→ WAS ZU TUN IST
a. Schreiben Sie aus dem Text über die „Fledermaus“-Aufführung die Stelle zwischen „Wenngleich der Rausch“ und „der Bühne sorgte.“ einschließlich wörtlich ab.
b. Beantworten Sie anhand des Textes über die „Fledermaus“-Aufführung:
(i) Wie viele Musikerinnen und Musiker zählt das Orchester?
(ii) Von wo kam die Fledermaus in den dunklen Saal?
(iii) Wessen Inszenierungsideen sorgten für spielerische Lebendigkeit auf der Bühne?

→ UNTERSUCHTER TEXT
———

Wenngleich der Rausch der Musik, der gerade in der „Fledermaus“ eine große Rolle spielt, sich hier eher als leichter Schwips präsentierte. Es ist ja so, dass es für die große, sinfonische Orchesterbesetzung, die das Musiktheater verlangt, im Kleinen Haus keinen Orchestergraben gibt. Und so musste sich diese „Fledermaus“, mit einem vor der Bühne sitzenden Orchester in Caféhaus-Größe (acht Musikerinnen und Musiker) begnügen. Sie, die Fledermaus, die in der Operette „leibhaftig“ gar keine Rolle spielt, kam übrigens von hinten in den dunklen Saal bis auf die Bühne hereingeflattert, wo sie in den Köpfen der Protagonisten ja immer gegenwärtig ist. Aber das ist eine lange Geschichte. Ihr Auftritt war eine der Inszenierungsideen, mit denen Alexander M. Helmer für spielerische Lebendigkeit auf der Bühne sorgte.

———

Gespeicherte Dateneinträge
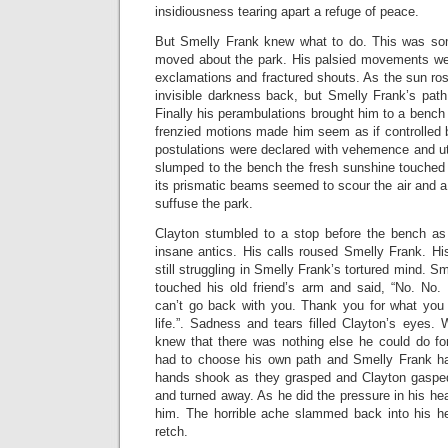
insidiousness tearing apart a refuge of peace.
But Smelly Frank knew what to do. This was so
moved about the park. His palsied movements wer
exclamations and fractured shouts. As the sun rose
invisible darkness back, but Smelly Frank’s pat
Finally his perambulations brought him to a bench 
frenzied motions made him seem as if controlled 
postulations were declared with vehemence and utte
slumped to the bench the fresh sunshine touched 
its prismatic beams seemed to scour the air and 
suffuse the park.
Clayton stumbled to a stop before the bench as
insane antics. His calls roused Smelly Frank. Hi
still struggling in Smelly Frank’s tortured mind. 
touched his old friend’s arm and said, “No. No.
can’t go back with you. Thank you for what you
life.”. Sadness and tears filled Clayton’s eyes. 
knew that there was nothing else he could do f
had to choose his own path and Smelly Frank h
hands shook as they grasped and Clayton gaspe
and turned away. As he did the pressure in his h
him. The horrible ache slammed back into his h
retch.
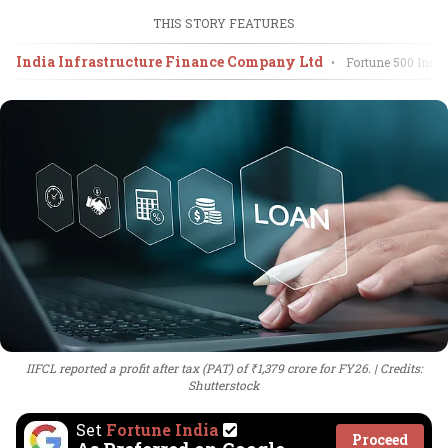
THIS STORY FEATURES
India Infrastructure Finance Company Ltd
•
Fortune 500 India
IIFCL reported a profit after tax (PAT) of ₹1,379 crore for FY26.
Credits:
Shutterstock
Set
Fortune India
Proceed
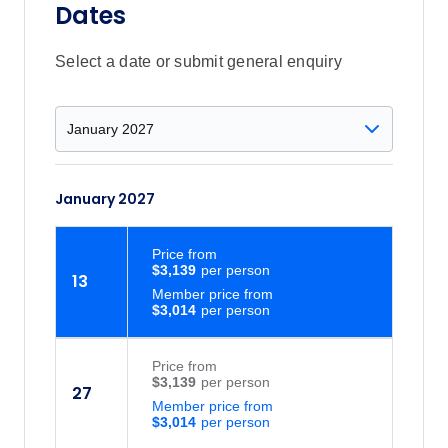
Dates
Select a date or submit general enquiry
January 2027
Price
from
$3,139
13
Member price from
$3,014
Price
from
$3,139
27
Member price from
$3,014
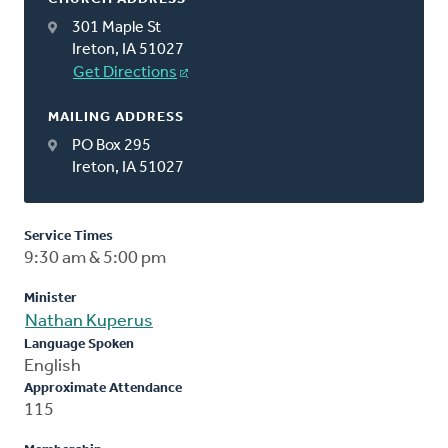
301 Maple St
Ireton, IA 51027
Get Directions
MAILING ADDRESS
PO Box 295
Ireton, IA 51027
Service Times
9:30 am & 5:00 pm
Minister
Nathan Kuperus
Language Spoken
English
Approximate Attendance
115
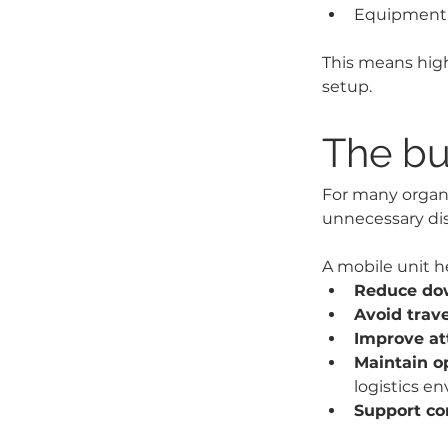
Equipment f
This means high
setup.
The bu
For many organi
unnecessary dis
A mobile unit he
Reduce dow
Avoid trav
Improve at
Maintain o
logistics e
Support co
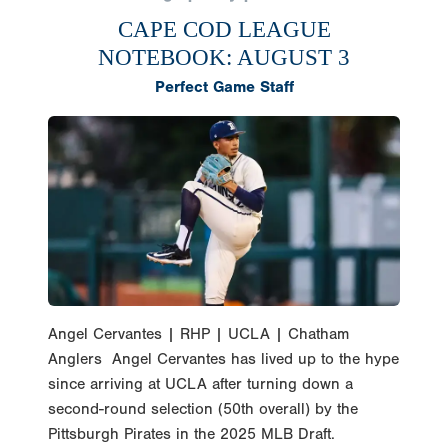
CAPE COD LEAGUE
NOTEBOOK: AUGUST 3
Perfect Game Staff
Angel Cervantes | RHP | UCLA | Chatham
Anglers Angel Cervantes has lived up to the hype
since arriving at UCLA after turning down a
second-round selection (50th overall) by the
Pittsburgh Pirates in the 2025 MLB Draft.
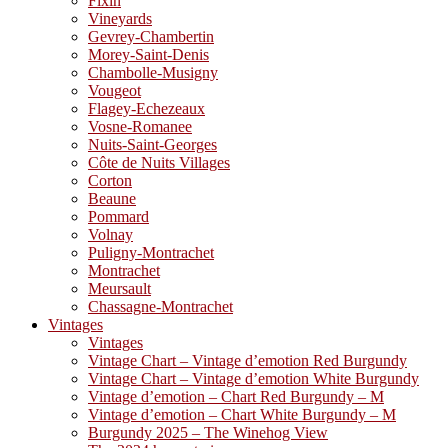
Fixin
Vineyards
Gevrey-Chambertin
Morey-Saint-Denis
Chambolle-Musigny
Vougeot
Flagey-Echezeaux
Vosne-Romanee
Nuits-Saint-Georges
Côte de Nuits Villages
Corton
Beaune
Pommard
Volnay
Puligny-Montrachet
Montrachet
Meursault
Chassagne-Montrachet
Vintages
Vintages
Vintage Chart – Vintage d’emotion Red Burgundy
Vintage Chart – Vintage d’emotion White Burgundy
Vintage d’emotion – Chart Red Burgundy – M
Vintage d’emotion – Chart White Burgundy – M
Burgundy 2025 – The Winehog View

———

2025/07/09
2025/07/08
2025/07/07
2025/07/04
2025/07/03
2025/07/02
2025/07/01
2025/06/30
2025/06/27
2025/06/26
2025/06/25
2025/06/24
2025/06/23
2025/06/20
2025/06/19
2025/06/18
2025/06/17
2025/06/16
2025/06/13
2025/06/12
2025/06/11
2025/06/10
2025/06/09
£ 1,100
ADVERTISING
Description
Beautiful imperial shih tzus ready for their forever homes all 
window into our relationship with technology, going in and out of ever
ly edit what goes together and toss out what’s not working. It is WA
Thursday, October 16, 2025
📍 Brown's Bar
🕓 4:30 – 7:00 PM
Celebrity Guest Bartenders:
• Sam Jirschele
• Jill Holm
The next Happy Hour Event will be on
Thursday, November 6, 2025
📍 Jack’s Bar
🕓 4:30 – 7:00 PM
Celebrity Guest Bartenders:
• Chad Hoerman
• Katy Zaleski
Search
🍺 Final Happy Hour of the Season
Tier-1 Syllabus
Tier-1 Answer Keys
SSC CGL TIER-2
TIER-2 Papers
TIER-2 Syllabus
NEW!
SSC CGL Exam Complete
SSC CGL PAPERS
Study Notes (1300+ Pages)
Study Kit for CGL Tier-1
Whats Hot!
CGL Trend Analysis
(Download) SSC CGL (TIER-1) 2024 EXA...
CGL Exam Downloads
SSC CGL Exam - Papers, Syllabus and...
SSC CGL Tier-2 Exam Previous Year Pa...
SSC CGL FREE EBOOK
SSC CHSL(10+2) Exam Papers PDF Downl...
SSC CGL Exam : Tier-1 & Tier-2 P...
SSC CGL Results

———

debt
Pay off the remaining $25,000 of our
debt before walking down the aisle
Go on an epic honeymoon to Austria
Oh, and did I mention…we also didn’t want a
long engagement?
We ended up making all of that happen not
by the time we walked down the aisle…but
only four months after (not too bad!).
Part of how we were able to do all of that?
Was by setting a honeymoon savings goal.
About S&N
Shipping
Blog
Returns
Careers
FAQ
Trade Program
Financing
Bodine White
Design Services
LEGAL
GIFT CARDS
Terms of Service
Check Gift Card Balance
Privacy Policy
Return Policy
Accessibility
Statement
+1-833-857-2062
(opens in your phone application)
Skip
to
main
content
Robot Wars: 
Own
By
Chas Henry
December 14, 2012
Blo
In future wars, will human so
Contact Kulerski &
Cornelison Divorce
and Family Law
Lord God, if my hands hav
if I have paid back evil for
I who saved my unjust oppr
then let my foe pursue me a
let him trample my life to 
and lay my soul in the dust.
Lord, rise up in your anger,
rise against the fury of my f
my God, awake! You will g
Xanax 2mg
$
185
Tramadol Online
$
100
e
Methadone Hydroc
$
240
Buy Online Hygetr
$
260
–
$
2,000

———

→ LÖSUNGEN
a.
Wenngleich der Rausch der Musik, der gerade in der „Fledermaus“ eine große Rolle spielt, sich hier eher als leichter Schwips präsentierte. Es ist ja so, dass es für die große, sinfonische Orchesterbesetzung, die das Musiktheater verlangt, im Kleinen Haus keinen Orchestergraben gibt. Und so musste sich diese „Fledermaus“, mit einem vor der Bühne sitzenden Orchester in Caféhaus-Größe (acht Musikerinnen und Musiker) begnügen. Sie, die Fledermaus, die in der Operette „leibhaftig“ gar keine Rolle spielt, kam übrigens von hinten in den dunklen Saal bis auf die Bühne hereingeflattert, wo sie in den Köpfen der Protagonisten ja immer gegenwärtig ist. Aber das ist eine lange Geschichte. Ihr Auftritt war eine der Inszenierungsideen, mit denen Alexander M. Helmer für spielerische Lebendigkeit auf der Bühne sorgte.

b.
(i) Acht.
(ii) Von hinten.
(iii) Die von Alexander M. Helmer.